Formation of domains of cationic or anionic lipids in binary lipid mixtures increases the electrostatic coupling strength of water-soluble proteins to supported bilayers.

The electrostatic binding strength of water-soluble proteins having either an excess positive (cytochrome c) or negative (beta-lactoglobulin) electric charge to oppositely charged supported planar bilayers (SPBs) was studied as a function of the bilayer phase state (fluid or gel phase) by IR-ATR spectroscopy. The bilayer consisted of mixtures of zwitterionic DEPC with either cationic DMTAP or anionic DMPG. We observed drastic differences in the binding strength of both proteins for the two bilayer phase states, with the gel phase exhibiting a higher binding strength than the fluid phase, under conditions where the two lipid components had different hydrophobic chain lengths resulting in a nonideal mixing behavior.
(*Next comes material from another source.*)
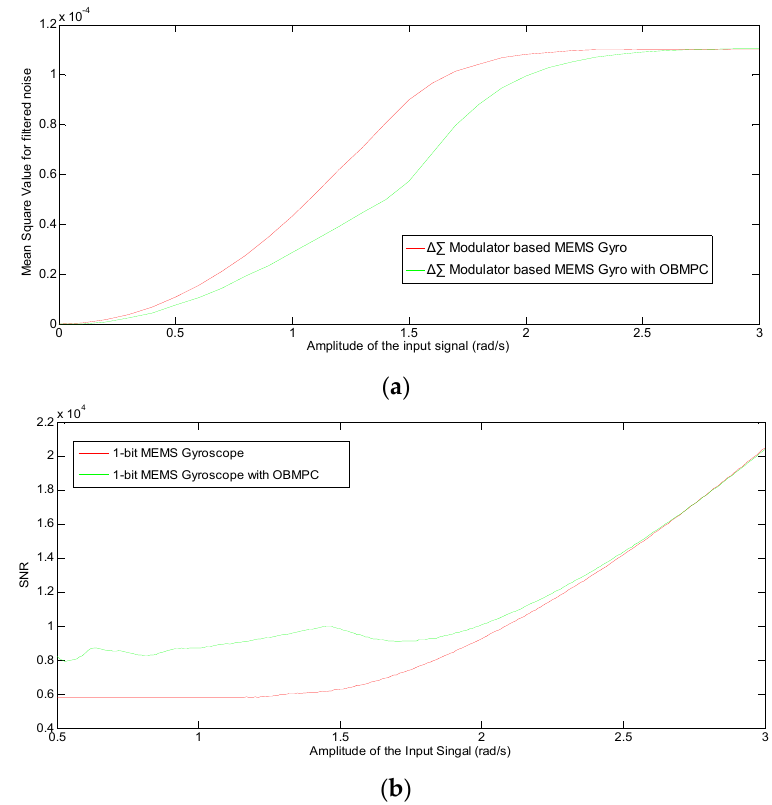
Figure 14. ( a ) MSE and ( b ) SNR of the quantization noise with different input amplitude.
In addition, for beta-lactoglobulin we observed a strong binding to a gel phase SPB comprising DEPC/DMTAP, while raising the temperature of the SPB above the chain melting transition temperature of the mixture resulted in a complete unbinding of the protein. In contrast, for DMPC/DMTAP having the same cationic charge content but no hydrophobic chain mismatch, no phase-dependent coupling strength of the protein to the SPB was observed. Our results suggest that the formation of charge-enriched domains by partial demixing of the bilayer lipids at the transition to the gel state is crucial for modulation of the protein binding strength to the SPB, while the intrinsic charge of the solid support surface is of minor importance.